* Working data
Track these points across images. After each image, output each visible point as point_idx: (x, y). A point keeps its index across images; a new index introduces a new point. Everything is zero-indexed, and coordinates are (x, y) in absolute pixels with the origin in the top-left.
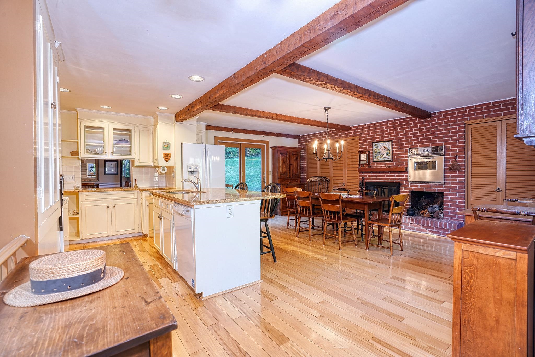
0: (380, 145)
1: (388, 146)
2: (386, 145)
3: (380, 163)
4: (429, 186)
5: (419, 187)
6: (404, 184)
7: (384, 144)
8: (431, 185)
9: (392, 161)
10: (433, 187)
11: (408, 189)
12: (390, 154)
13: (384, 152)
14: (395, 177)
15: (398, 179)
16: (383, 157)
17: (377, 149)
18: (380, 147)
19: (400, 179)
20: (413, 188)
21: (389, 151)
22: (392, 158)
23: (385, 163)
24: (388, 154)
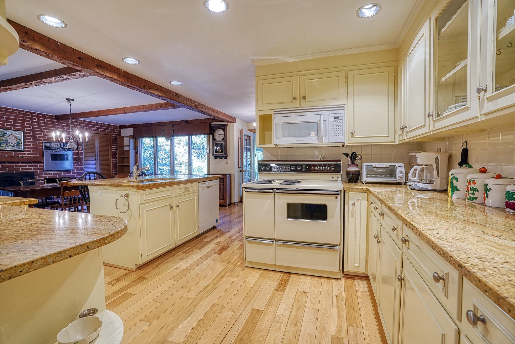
0: (7, 133)
1: (19, 135)
2: (17, 134)
3: (7, 152)
4: (61, 173)
5: (53, 175)
6: (39, 173)
7: (14, 133)
8: (62, 172)
9: (24, 152)
10: (64, 173)
11: (42, 177)
12: (22, 144)
13: (13, 141)
14: (28, 167)
15: (31, 169)
16: (12, 146)
17: (3, 137)
18: (7, 136)
19: (34, 169)
20: (47, 176)
21: (20, 141)
22: (24, 148)
23: (13, 152)
24: (18, 144)
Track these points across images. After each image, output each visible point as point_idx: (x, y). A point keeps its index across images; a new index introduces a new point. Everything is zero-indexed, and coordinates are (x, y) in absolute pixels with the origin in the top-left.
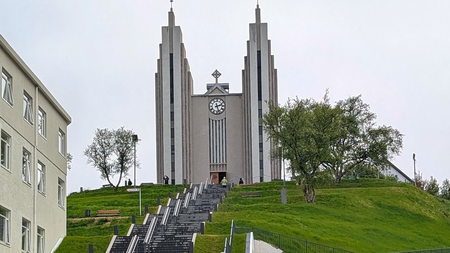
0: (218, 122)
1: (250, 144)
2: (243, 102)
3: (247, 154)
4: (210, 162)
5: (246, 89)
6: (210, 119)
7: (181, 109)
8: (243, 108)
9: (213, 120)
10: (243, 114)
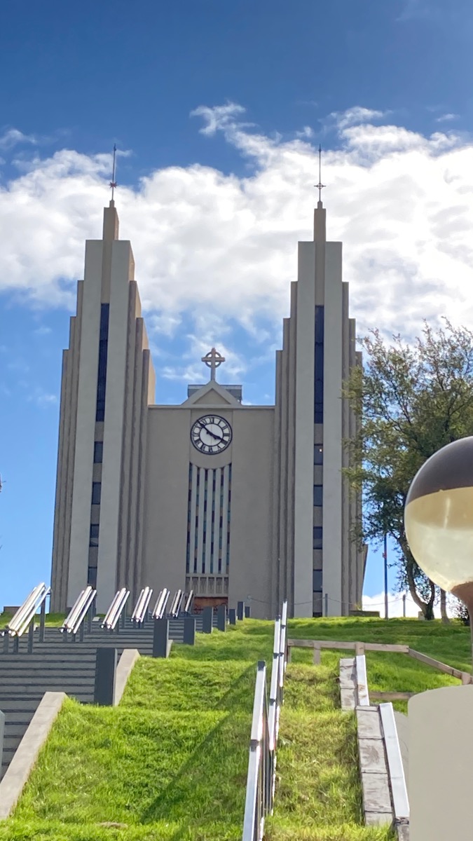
0: (210, 473)
1: (289, 529)
2: (277, 426)
3: (282, 553)
4: (188, 571)
5: (284, 394)
6: (191, 464)
7: (120, 434)
8: (277, 440)
9: (199, 469)
10: (276, 456)
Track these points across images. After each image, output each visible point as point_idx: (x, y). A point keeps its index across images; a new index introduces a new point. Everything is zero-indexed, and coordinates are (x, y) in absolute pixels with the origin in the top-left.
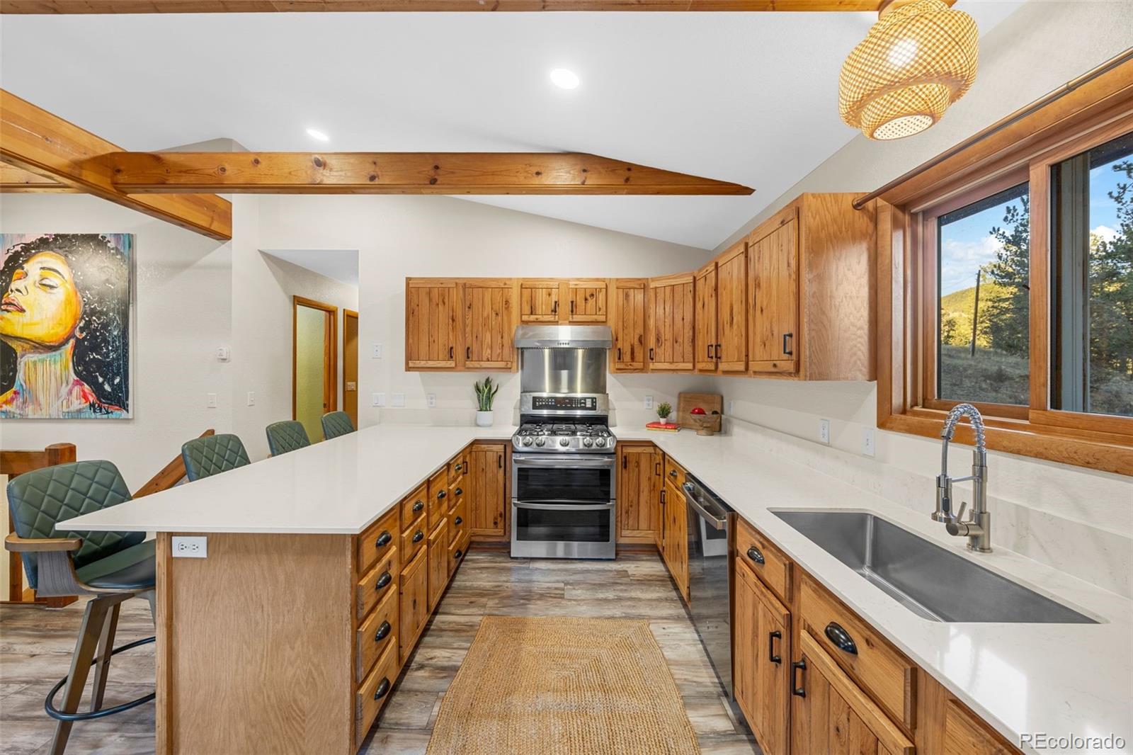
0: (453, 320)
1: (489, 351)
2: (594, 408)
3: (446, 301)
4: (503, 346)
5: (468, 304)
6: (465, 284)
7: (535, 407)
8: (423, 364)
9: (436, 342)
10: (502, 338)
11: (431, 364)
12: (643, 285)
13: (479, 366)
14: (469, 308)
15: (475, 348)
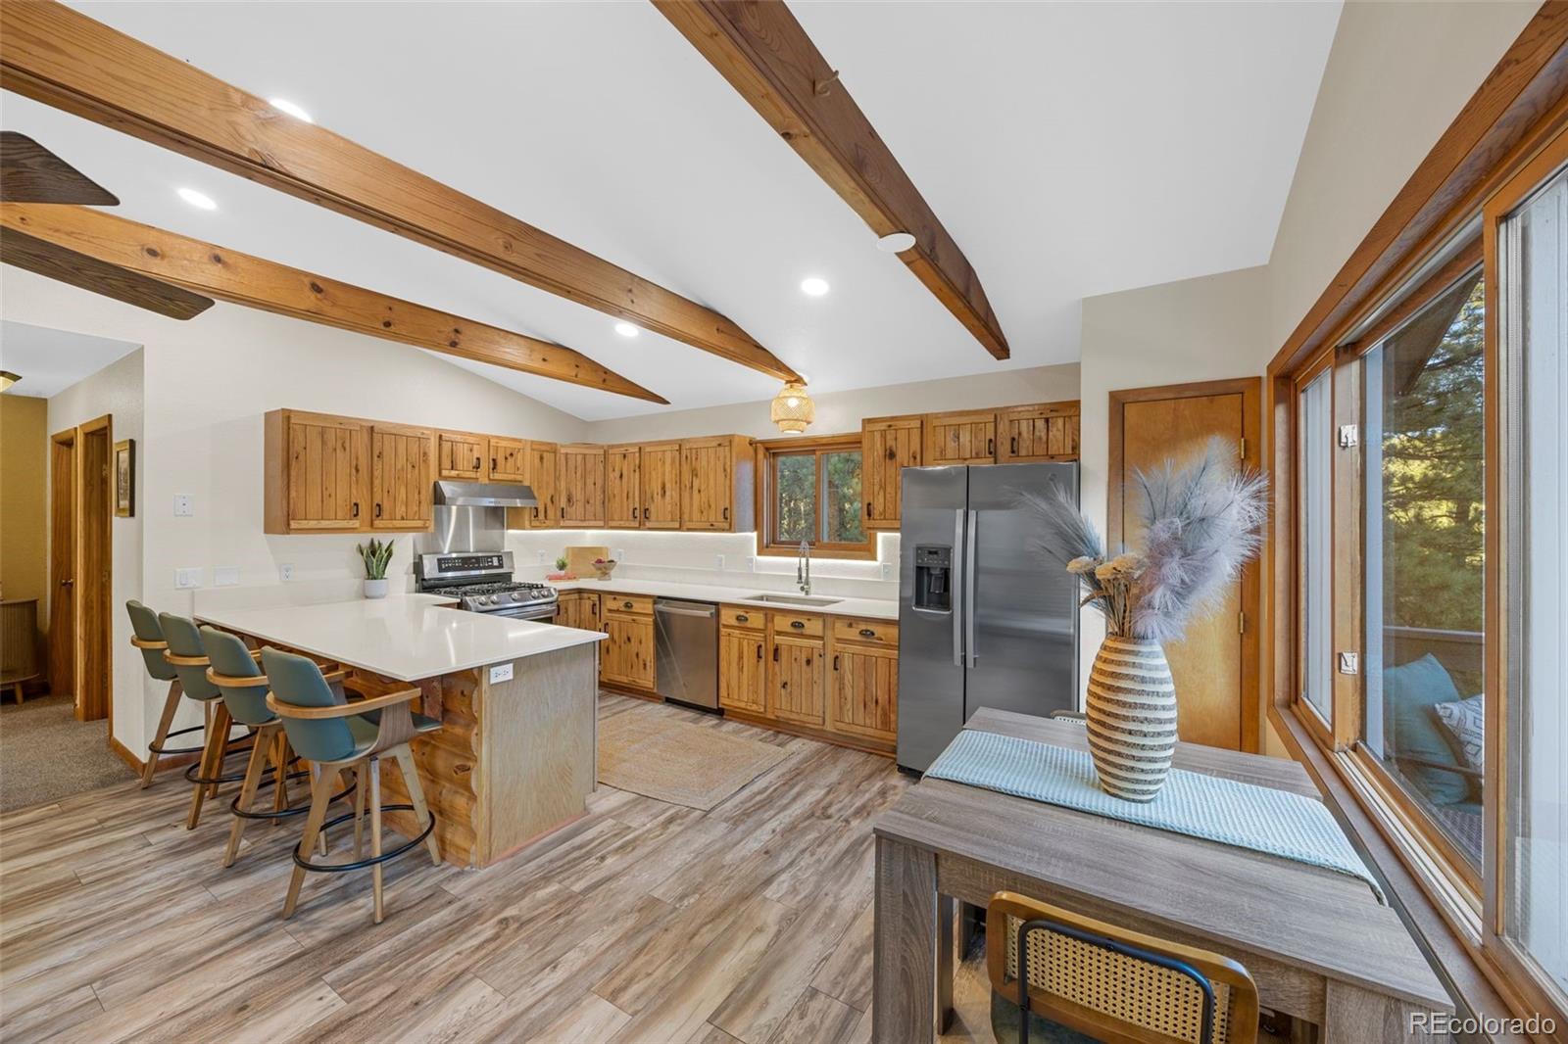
0: (357, 470)
1: (404, 509)
2: (501, 566)
3: (347, 445)
4: (420, 502)
5: (376, 453)
6: (372, 427)
7: (441, 570)
8: (312, 524)
9: (333, 495)
10: (419, 493)
11: (324, 524)
12: (553, 449)
13: (391, 526)
14: (379, 457)
15: (386, 506)
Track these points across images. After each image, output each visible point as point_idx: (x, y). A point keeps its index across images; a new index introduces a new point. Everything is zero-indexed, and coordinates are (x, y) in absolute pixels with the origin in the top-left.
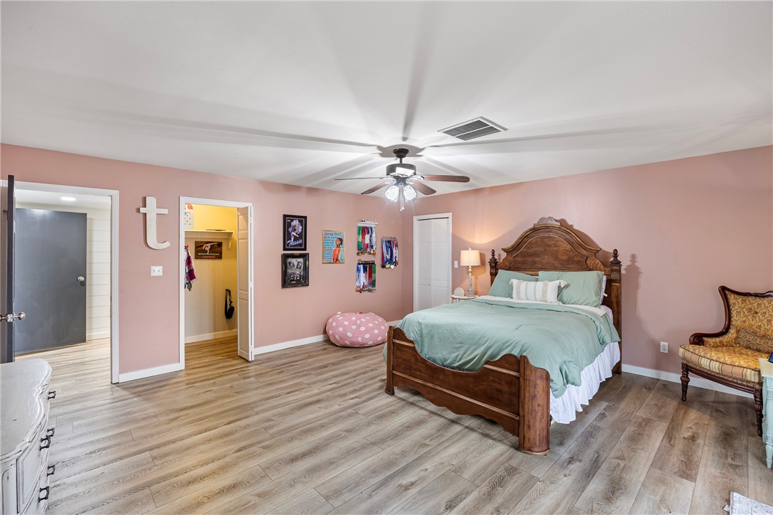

* Exercise
Please write out all the records above again, substituting "image pixels" for "absolute pixels" and leaving everything else unchanged. Leave the pictures out of your answer.

* Output of the exercise
Track these points across images. After each image, output each visible point as point_idx: (x, y). A point keeps its index across images; a new index introduces a new point. Everything is zero-indexed, and coordinates are (x, y) in image pixels with the origin in the top-left.
0: (380, 145)
1: (388, 146)
2: (386, 145)
3: (380, 163)
4: (429, 186)
5: (419, 187)
6: (404, 184)
7: (384, 144)
8: (431, 185)
9: (392, 161)
10: (433, 187)
11: (408, 189)
12: (390, 154)
13: (384, 152)
14: (395, 177)
15: (398, 179)
16: (383, 157)
17: (377, 149)
18: (380, 147)
19: (400, 179)
20: (413, 188)
21: (389, 151)
22: (392, 158)
23: (385, 163)
24: (388, 154)
0: (7, 133)
1: (19, 135)
2: (17, 134)
3: (7, 152)
4: (61, 173)
5: (53, 175)
6: (39, 173)
7: (14, 133)
8: (62, 172)
9: (24, 152)
10: (64, 173)
11: (42, 177)
12: (22, 144)
13: (13, 141)
14: (28, 167)
15: (31, 169)
16: (12, 146)
17: (3, 137)
18: (7, 136)
19: (34, 169)
20: (47, 176)
21: (20, 141)
22: (24, 148)
23: (13, 152)
24: (18, 144)
Track these points across images. After each image, output each visible point as point_idx: (x, y). A point keeps its index across images; a new index introduces a new point. Everything is zero-indexed, and coordinates are (x, y) in image pixels with the origin in the top-left.
0: (218, 122)
1: (250, 144)
2: (243, 102)
3: (247, 154)
4: (210, 162)
5: (246, 89)
6: (210, 119)
7: (181, 109)
8: (243, 108)
9: (213, 120)
10: (243, 114)
0: (210, 473)
1: (289, 529)
2: (277, 426)
3: (282, 553)
4: (188, 571)
5: (284, 394)
6: (191, 464)
7: (120, 434)
8: (277, 440)
9: (199, 469)
10: (276, 456)
Track these points across images. After each image, output each visible point as point_idx: (x, y). A point keeps its index across images; a new index introduces a new point. Everything is zero-indexed, and coordinates are (x, y) in image pixels with the origin in the top-left.
0: (453, 320)
1: (489, 351)
2: (594, 408)
3: (446, 301)
4: (503, 346)
5: (468, 304)
6: (465, 284)
7: (535, 407)
8: (423, 364)
9: (436, 342)
10: (502, 338)
11: (431, 364)
12: (643, 285)
13: (479, 366)
14: (469, 308)
15: (475, 348)
0: (357, 470)
1: (404, 509)
2: (501, 566)
3: (347, 445)
4: (420, 502)
5: (376, 453)
6: (372, 427)
7: (441, 570)
8: (312, 524)
9: (333, 495)
10: (419, 493)
11: (324, 524)
12: (553, 449)
13: (391, 526)
14: (379, 457)
15: (386, 506)
Track these points across images. After each image, output each visible point as point_idx: (x, y). A point keeps its index across images; a new index introduces a new point. Everything is zero-indexed, and coordinates are (x, y) in image pixels with the origin in the top-left.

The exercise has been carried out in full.